**TO-DO ITEM**: Your copy of the listing should be exact and should contain no pictures.

**INFORMATION PROVIDED**:
════

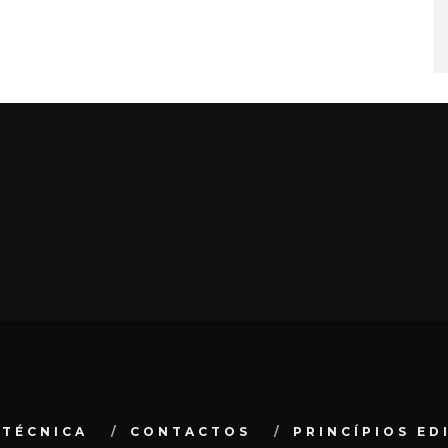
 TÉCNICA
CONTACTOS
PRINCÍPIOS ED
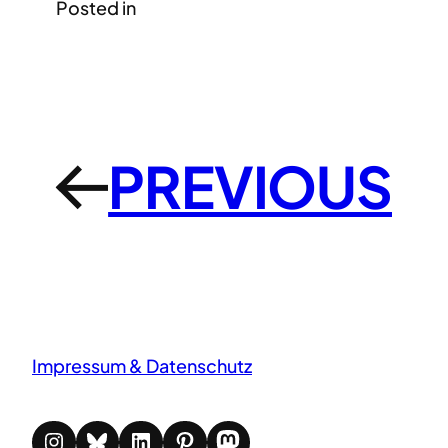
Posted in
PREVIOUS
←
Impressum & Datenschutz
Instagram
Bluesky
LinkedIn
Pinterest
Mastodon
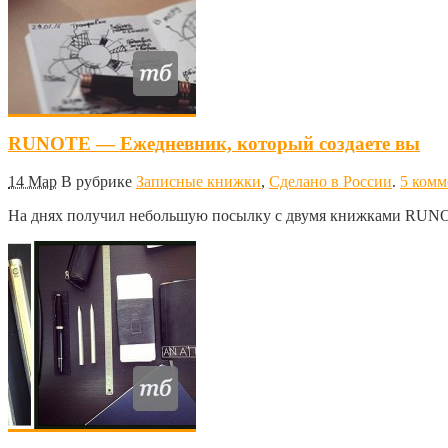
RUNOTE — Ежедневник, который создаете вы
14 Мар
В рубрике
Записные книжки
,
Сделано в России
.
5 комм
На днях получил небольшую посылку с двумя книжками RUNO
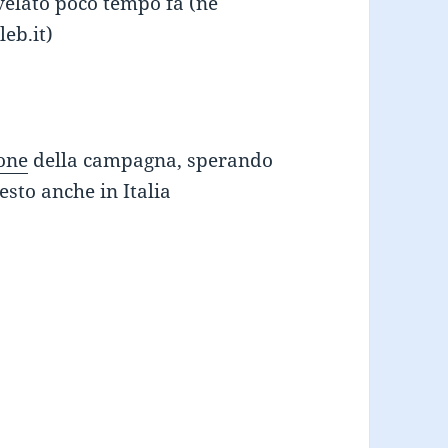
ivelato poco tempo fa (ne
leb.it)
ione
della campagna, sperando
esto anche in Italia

════

**REPLY TO THE TASK**:
 TÉCNICA
CONTACTOS
PRINCÍPIOS ED
Posted in
PREVIOUS
←
Impressum & Datenschutz
Instagram
Bluesky
LinkedIn
Pinterest
Mastodon
RUNOTE — Ежедневник, который создаете вы
14 Мар
В рубрике
Записные книжки
,
Сделано в России
.
5 комм
На днях получил небольшую посылку с двумя книжками RUNO
ivelato poco tempo fa (ne
leb.it)
ione
della campagna, sperando
esto anche in Italia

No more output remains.